A dúvida de Juvenal não é absurda. Nordestino, morador de favela, filho de biscateiro, ele deve saber muito bem o que é ser barrado. Apenas em 2003 foi sancionada, no Rio, uma lei que definia o óbvio: o transporte de pessoas deveria ser feito pelo elevador social. O de serviço só poderia ser utilizado em caso de necessidade de transporte de carga. Ou seja: há até bem pouco tempo, Juvenal e seus pais poderiam ser encaminhados para o elevador de serviço mesmo que estivessem indo visitar, digamos, o presidente da República. Em Recife, lei semelhante existe desde 2001, mas é ignorada. Em maio, o Ministério Público Federal lançou campanha para cobrar o seu cumprimento.

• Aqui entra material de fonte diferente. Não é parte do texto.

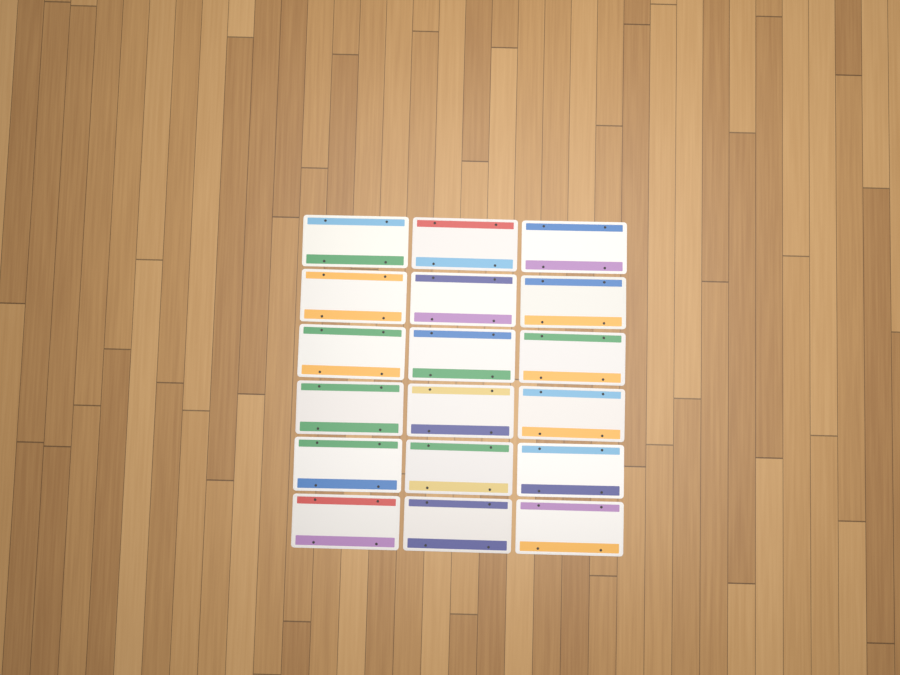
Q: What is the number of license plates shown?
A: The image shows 18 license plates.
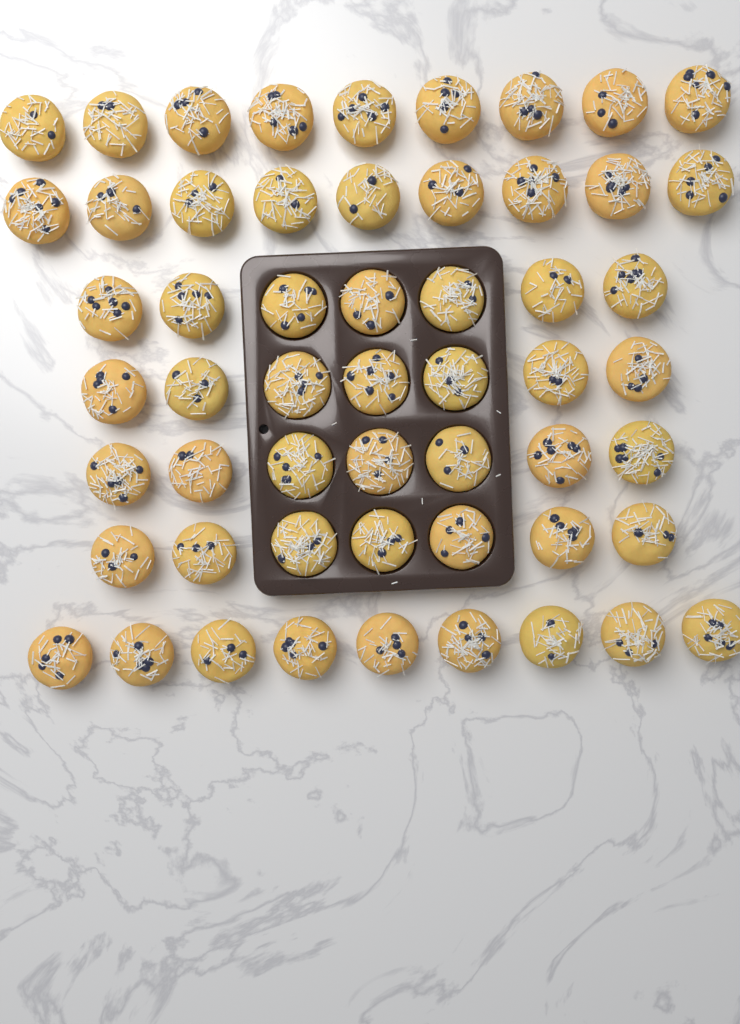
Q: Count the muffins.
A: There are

As elites brasileiras não se limitaram a vigiar e a controlar o acesso a suas propriedades. Aplicaram a mesma lógica nos serviços públicos, inclusive na educação e na saúde. A desigualdade nas oportunidades educacionais nunca foi combatida com o vigor hoje aplicado na tentativa de se derrubar cotas sociais e raciais que democratizam o acesso a boas universidades. A legislação faz com que até os pobres paguem pelo tratamento de saúde dos mais ricos — quem tem dinheiro para gastar com médicos e hospitais particulares pode abater estas despesas no imposto de renda, não precisa nem entrar na Justiça. Ou seja, a conta pelo tratamento é paga pela sociedade, inclusive pelos mais pobres. Parte das mensalidades de escolas privadas também pode ser jogada na conta de toda a população.

A eleição de um ex-operário para a Presidência ajudou a quebrar preconceitos, mas as manifestações contra nordestinos ocorridas depois do segundo turno das eleições mostram que parte da sociedade brasileira ainda não aceita abrir seus portões. É gente que acha normal o Estado dar dinheiro e incentivo apenas para os mais ricos. Recentes progressos na geração e distribuição de renda merecem ser comemorados, mas o caminho é longo. Orgulho mesmo só quando garotos como Juvenal tiverem certeza de que não serão barrados na porta da frente de escolas, hospitais, palácios e hotéis de luxo.